- Birth name: Edward Alberto Aguilera Enchautegui
- Born: 17 December 1976 (age 48) Spain
- Occupation: Singer
- Years active: 1990–1991
- Formerly of: Menudo

= Edward Aguilera =

Spanish singer

Edward Alberto Aguilera Enchautegui (born December 17, 1976, in Spain) is a Spanish singer.

== Singing career ==
Aguilera became the only European in boy band Menudo (but not the first, as Fernando Sallaberry was also born in Spain) in December 13, 1990 at the age of 13, when he, along with Venezuelan actor Jonathan Montenegro, both replaced Sergio Gonzalez and Rubén Gómez when the two were involved in a drug scandal in Miami International Airport back in November 22, 1990, resulting in Gonzalez and Gomez to be expelled. Edgardo Diaz had plans to internationalize the band's line-up at the time, as all Menudos from past eras had been Puerto Ricans. When Aguilera joined, he became a bandmate of Menudo's first non-Puerto Rican member, Mexico's Adrian Olivares. For a small period from December 1990-April 1991, Aguilera became a teen idol in Puerto Rico and other Latin Countries.

Aguilera, Montenegro and two other band members, Robert Avellanet and Rawy Torres left the group after a problematic 1991 year that due to the reputation that Sergio and Ruben had done, but as well as the band to be almost broken by a scandal in which Ralphy Rodriguez and his father accused Edgardo Diaz and Joselo (Menudo's choreographer), among others, of sexual abuse. The charges against Diaz and Joselo were never proven at the time (This was two decades before Roy Rossello called him out in 2014) and Olivares was the only member not to leave the band since Edgardo decided to renew his contract with more money and leadership. He was proposed to join a spinoff group called Euphoria with both Robert and Rawy, but instead, he declined to join the group, which eventually made him to lose the desire to sing nor perform.

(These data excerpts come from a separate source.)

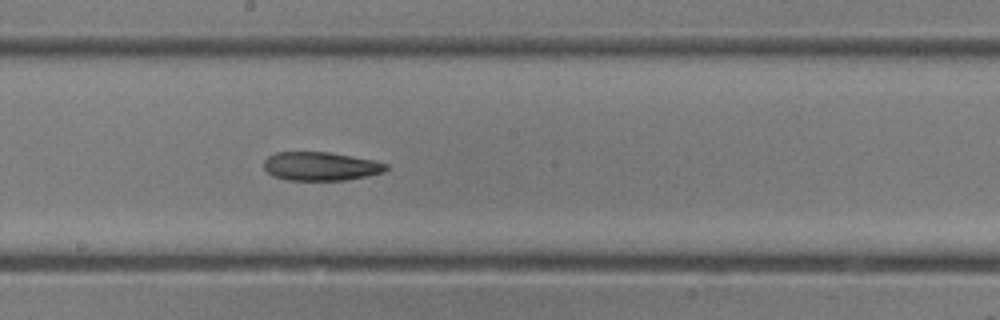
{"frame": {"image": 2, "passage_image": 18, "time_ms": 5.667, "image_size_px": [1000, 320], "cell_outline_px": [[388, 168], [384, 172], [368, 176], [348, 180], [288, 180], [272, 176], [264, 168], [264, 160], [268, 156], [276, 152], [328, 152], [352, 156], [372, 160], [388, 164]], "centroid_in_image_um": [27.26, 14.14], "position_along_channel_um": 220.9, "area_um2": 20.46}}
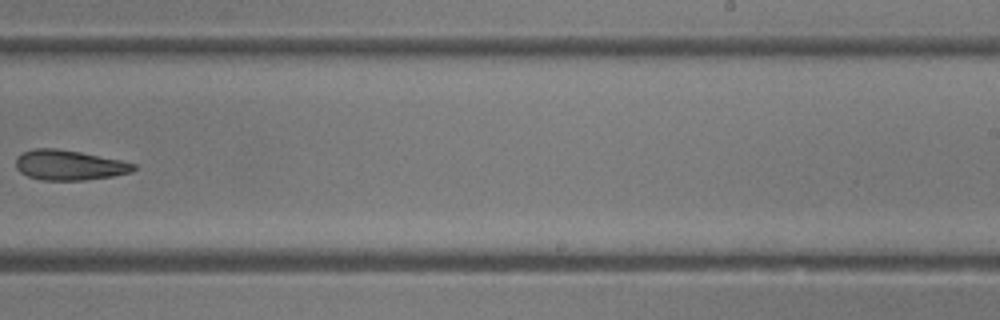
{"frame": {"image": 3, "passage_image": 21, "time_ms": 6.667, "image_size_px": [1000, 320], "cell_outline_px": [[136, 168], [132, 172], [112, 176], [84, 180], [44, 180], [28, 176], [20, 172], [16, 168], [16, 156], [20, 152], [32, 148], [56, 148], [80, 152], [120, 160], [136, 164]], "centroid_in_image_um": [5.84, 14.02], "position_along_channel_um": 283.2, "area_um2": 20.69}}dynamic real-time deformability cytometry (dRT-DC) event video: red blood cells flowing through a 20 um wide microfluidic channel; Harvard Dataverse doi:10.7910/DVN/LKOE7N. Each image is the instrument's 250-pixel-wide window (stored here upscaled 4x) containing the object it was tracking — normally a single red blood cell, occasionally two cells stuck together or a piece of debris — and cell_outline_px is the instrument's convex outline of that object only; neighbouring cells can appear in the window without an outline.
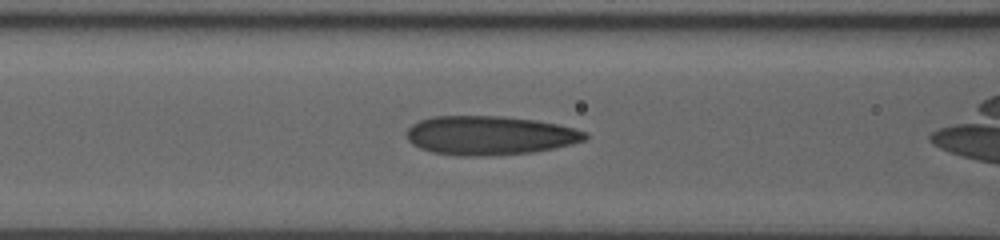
{"species": "human", "species_latin": "Homo sapiens", "temperature_condition": "room temperature", "stored_images_in_passage": 26, "camera_frame_rate_fps": 3000, "um_per_image_px": 0.085, "donor": {"sex": "male"}, "frame": {"image": 1, "passage_image": 5, "time_ms": 1.333, "image_size_px": [1000, 240], "cell_outline_px": [[588, 136], [584, 140], [572, 144], [532, 152], [484, 156], [460, 156], [432, 152], [420, 148], [412, 144], [408, 140], [408, 128], [412, 124], [420, 120], [432, 116], [500, 116], [536, 120], [556, 124], [588, 132]], "centroid_in_image_um": [41.61, 11.51], "position_along_channel_um": 125.0, "area_um2": 40.4}}
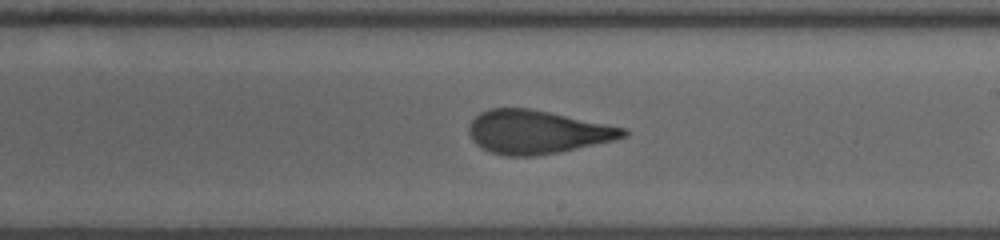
{"frame": {"image": 2, "passage_image": 14, "time_ms": 4.333, "image_size_px": [1000, 240], "cell_outline_px": [[628, 136], [616, 140], [560, 152], [536, 156], [504, 156], [492, 152], [476, 144], [472, 140], [468, 132], [468, 124], [480, 112], [488, 108], [528, 108], [548, 112], [624, 128], [628, 132]], "centroid_in_image_um": [45.62, 11.23], "position_along_channel_um": 243.4, "area_um2": 38.96}}
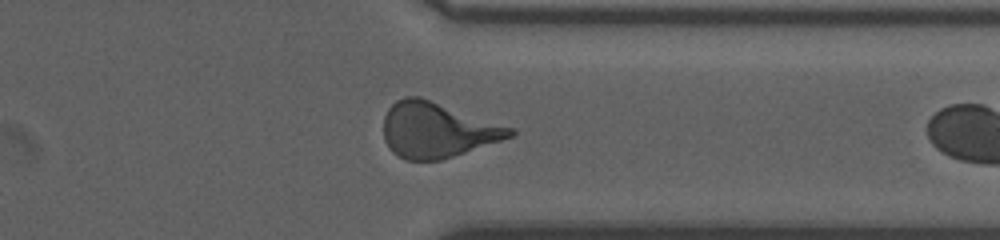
{"frame": {"image": 3, "passage_image": 24, "time_ms": 7.667, "image_size_px": [1000, 240], "cell_outline_px": [[516, 132], [512, 136], [440, 160], [404, 160], [392, 152], [388, 148], [384, 140], [384, 116], [388, 108], [396, 100], [404, 96], [420, 96], [516, 128]], "centroid_in_image_um": [37.14, 11.03], "position_along_channel_um": 374.3, "area_um2": 40.81}}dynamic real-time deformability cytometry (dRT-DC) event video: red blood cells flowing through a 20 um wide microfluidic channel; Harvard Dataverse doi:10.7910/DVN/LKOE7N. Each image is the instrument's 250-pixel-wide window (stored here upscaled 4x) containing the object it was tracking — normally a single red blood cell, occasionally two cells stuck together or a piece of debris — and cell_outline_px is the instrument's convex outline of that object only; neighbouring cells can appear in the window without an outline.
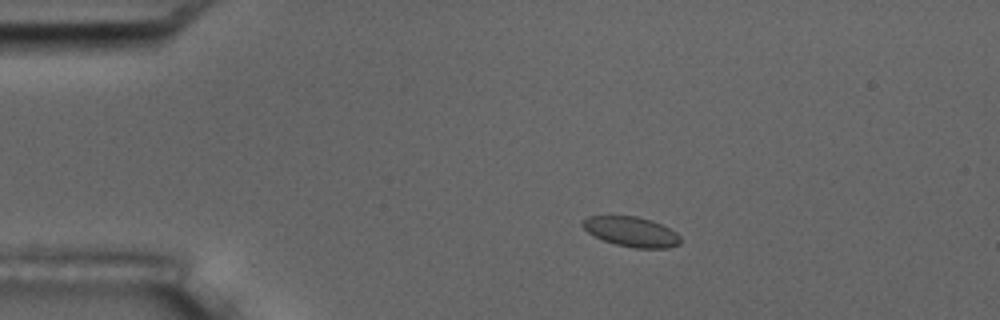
{"species": "common noctule bat (a hibernating species)", "species_latin": "Nyctalus noctula", "temperature_condition": "room temperature", "stored_images_in_passage": 7, "camera_frame_rate_fps": 3000, "um_per_image_px": 0.085, "animal": {"sex": "male", "body_mass_g": 17.5, "forearm_length_mm": 52.3}, "frame": {"image": 1, "passage_image": 3, "time_ms": 2.333, "image_size_px": [1000, 320], "cell_outline_px": [[680, 244], [668, 248], [636, 248], [616, 244], [604, 240], [588, 232], [580, 224], [580, 220], [588, 216], [636, 216], [652, 220], [676, 232], [680, 236]], "centroid_in_image_um": [53.65, 19.68], "position_along_channel_um": 31.3, "area_um2": 16.99}}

The comparatively massive leaving of Menudo members at the time opened spaces for Abel Talamantez, Cuban American Ashley Ruiz, Puerto-Rican Andy Blazquez and Dominican Alexis Grullon, among others, to join the group.

Edward Aguilera left the group without recording any CDs with them.

== After Menudo ==
Aguilera's singing career fizzled after he left Menudo. He pursued in career in surfing and then later in architecture. He's currently married and is unknown how many kids he has, though it implicates he has one daughter.